This repository implements the Liger Kernels, originally implemented for PyTorch in Triton, to JAX using jax-triton.
At the moment, we focus on the fused linear cross entropy kernel, combining the linear output layer and the cross entropy loss computation in a single kernel. A key part of this kernel is that the input tensor of the logits is overwritten in-place with the gradients for the logits. This is done to save memory, as the logits are not needed after the loss computation. We use the in-place changed tensor to compute the gradients for the weights and bias.

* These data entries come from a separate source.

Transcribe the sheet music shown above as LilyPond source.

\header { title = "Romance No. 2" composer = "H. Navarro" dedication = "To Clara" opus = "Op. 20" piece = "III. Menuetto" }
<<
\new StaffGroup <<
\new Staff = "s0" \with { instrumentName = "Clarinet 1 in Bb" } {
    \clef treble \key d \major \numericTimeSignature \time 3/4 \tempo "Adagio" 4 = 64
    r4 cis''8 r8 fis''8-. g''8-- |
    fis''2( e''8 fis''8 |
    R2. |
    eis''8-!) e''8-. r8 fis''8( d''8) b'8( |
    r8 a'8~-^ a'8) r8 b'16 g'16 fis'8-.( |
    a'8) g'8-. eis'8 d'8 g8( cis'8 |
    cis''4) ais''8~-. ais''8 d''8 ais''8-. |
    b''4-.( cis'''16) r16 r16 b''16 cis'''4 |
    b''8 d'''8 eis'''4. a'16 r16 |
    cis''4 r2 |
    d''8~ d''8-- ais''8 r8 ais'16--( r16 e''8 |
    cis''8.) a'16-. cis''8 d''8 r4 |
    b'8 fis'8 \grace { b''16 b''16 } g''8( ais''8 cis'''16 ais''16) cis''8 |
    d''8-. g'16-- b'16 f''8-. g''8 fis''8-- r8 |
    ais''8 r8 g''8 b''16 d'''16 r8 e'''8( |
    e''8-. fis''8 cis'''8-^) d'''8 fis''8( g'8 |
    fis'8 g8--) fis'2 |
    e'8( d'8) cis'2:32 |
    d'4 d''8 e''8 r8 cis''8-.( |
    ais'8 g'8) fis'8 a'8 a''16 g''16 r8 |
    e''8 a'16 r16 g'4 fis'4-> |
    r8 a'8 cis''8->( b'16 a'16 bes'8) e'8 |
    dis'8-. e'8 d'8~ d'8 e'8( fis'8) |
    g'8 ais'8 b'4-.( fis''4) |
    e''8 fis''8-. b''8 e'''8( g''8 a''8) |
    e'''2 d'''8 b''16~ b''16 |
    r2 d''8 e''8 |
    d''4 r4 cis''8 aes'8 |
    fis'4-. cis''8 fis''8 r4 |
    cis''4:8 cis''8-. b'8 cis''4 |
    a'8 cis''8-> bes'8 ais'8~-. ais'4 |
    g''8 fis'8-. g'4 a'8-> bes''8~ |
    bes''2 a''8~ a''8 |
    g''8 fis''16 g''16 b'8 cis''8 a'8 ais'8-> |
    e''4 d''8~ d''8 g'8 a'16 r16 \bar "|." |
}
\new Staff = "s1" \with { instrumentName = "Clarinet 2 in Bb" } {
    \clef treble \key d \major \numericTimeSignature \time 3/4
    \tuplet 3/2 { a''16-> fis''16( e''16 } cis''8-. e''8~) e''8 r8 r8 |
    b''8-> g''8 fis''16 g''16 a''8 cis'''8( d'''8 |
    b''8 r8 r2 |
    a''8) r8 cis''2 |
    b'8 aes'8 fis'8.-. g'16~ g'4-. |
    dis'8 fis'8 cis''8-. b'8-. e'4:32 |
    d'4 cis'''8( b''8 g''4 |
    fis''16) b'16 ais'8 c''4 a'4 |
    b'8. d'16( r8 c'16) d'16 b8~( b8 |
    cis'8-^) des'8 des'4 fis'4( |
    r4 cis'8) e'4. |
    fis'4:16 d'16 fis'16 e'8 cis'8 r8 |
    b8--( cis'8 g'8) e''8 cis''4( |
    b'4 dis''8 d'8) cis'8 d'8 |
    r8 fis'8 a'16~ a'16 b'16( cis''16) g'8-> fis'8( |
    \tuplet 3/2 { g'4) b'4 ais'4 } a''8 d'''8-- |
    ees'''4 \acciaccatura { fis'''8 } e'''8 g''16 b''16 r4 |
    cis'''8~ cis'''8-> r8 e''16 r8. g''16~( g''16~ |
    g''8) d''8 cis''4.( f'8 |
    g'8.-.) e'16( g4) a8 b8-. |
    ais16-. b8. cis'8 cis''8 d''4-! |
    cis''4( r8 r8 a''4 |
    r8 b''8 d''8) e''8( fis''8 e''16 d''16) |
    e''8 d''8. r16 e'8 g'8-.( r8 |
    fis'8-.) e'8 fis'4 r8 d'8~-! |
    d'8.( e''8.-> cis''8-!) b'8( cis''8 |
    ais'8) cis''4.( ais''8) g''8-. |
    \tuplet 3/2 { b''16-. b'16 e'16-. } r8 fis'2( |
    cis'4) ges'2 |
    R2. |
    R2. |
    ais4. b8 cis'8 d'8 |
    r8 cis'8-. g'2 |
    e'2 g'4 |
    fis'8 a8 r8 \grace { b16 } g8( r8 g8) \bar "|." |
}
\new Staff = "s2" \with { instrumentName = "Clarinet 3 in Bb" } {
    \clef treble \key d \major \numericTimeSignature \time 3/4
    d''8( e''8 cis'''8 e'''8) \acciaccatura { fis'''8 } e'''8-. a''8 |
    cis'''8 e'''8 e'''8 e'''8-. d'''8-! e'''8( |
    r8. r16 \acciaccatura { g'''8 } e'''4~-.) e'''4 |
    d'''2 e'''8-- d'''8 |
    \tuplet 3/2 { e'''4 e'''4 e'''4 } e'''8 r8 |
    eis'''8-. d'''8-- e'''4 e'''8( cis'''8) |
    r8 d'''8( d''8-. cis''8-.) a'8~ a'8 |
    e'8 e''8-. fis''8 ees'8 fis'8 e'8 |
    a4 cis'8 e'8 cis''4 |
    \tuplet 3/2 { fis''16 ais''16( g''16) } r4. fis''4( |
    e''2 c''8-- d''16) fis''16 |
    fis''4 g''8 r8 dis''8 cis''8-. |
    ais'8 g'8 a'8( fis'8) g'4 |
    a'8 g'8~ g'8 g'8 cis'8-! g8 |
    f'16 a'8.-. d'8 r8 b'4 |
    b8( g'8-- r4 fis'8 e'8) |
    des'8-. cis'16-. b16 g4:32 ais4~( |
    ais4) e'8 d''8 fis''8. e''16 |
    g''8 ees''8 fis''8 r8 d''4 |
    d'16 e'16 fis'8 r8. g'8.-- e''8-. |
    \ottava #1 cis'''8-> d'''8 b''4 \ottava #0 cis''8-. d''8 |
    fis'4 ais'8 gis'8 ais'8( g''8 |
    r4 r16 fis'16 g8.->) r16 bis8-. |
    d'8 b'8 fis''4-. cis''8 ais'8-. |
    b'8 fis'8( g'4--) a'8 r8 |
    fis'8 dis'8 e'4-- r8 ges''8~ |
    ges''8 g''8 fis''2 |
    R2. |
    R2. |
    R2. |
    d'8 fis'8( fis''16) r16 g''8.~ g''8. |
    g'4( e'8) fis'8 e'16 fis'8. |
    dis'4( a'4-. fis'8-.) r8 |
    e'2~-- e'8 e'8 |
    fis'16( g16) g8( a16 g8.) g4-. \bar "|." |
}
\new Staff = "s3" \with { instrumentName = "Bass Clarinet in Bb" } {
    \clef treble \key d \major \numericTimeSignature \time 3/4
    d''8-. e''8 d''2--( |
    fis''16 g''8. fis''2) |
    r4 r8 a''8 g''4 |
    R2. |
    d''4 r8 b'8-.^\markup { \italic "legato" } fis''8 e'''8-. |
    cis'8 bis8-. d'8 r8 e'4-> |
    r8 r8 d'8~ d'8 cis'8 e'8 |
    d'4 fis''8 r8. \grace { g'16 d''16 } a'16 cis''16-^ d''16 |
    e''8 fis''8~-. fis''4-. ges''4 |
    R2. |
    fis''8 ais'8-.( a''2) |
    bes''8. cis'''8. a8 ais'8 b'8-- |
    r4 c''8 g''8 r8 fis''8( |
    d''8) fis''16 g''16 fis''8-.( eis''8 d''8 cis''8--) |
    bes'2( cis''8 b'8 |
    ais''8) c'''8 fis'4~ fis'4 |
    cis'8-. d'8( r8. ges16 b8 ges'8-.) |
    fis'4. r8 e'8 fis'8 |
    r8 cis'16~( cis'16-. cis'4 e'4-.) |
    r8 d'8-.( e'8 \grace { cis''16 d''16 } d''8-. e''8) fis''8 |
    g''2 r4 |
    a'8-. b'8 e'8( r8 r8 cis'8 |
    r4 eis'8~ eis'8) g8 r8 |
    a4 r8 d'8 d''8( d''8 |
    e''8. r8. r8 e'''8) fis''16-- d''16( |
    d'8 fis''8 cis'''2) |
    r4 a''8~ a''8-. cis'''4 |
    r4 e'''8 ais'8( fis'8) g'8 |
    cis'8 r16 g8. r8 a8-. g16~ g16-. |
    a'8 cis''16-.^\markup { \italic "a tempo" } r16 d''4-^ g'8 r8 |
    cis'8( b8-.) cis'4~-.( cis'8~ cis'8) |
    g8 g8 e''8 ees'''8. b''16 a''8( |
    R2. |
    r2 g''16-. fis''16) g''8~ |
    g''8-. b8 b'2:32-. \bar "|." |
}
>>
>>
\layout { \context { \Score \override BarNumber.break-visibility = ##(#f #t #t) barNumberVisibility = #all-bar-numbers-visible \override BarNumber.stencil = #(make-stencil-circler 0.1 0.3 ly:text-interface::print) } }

However, this in-place operation may not be visible to the XLA compiler, and the weights and bias gradients may be computed using the original logits tensor instead of the gradients tensor. A quick fix solution for some cases is to add trivial operations to the computation graph, which add dependencies between the kernel output (the loss) and the in-place changed tensor (the gradients). While this solution works for the test cases presented in this repository, we found them not to be robust and fail for training a LLM like Llama on multi-GPU setups.
To reproduce the issue, install the provided conda environment. Note that some packages may not be needed as these kernels have been originally developed in a larger code base, but we leave in all packages to ensure that the environment is as close as possible to the original.
Then, run the following command:
py.test liger_kernels/On a single H100, the following tests fail:
E AssertionError:
E Not equal to tolerance rtol=0.001, atol=0.001
E x does not match.
E Mismatched elements: 64 / 64 (100%)
E Max absolute difference: 8.978701
E Max relative difference: 3.5081427
E x: array([[[ 0. , 0. , 0. , 0. , 0. ,
E 0. , 0. , 0. , 0. , 0. ,
E 0. , 0. , 0. , 0. , 0. ,...
E y: array([[[ 5.581061, 1.939753, -8.217423, -3.024954, 1.263693,
E -0.965958, -2.374573, -3.700714, 1.441338, 5.212865,
E 1.691312, -2.802538, 0.788894, 2.426594, 1.609066,...
...
E AssertionError:
E Not equal to tolerance rtol=0.001, atol=0.001
E bias does not match.
E Mismatched elements: 50303 / 50304 (100%)
E Max absolute difference: 1113.0697
E Max relative difference: 1.021621
E x: array([2.207514e-05, 6.792242e-06, 4.502681e-05, ..., 1.321617e-05,
E 6.920744e-06, 6.079221e-06], dtype=float32)
E y: array([ 155.37679 , -146.15147 , 338.65143 , ..., 24.157772,
E -141.7925 , -174.98781 ], dtype=float32)
...
FAILED liger_kernels/test_liger_fused_linear_cross_entropy.py::test_liger_fused_linear_cross_entropy[False-float32-True-1-4-32-16] - AssertionError:
FAILED liger_kernels/test_liger_fused_linear_cross_entropy.py::test_liger_fused_linear_cross_entropy[False-float32-True-4-2048-50304-1024] - AssertionError:
FAILED liger_kernels/test_liger_fused_linear_cross_entropy.py::test_liger_fused_linear_cross_entropy[False-bfloat16-True-1-4-32-16] - AssertionError:
FAILED liger_kernels/test_liger_fused_linear_cross_entropy.py::test_liger_fused_linear_cross_entropy[False-bfloat16-True-4-2048-50304-1024] - AssertionError:
======================================================== 4 failed, 16 passed in 24.69s ========================================================All tests pass if add_trivial_operations=True.
If add_trivial_operations=False, the gradients are incorrectly computed when the bias is used (which seems to be by chance, ie that for this computation graph, the compiler changes the order).
The returned results above suggest that the logits have been used instead of the input gradients to calculate the gradients of the bias, as the gradients are much larger than expected.
This suggests an incorrect scheduling of the operations in the compiled function.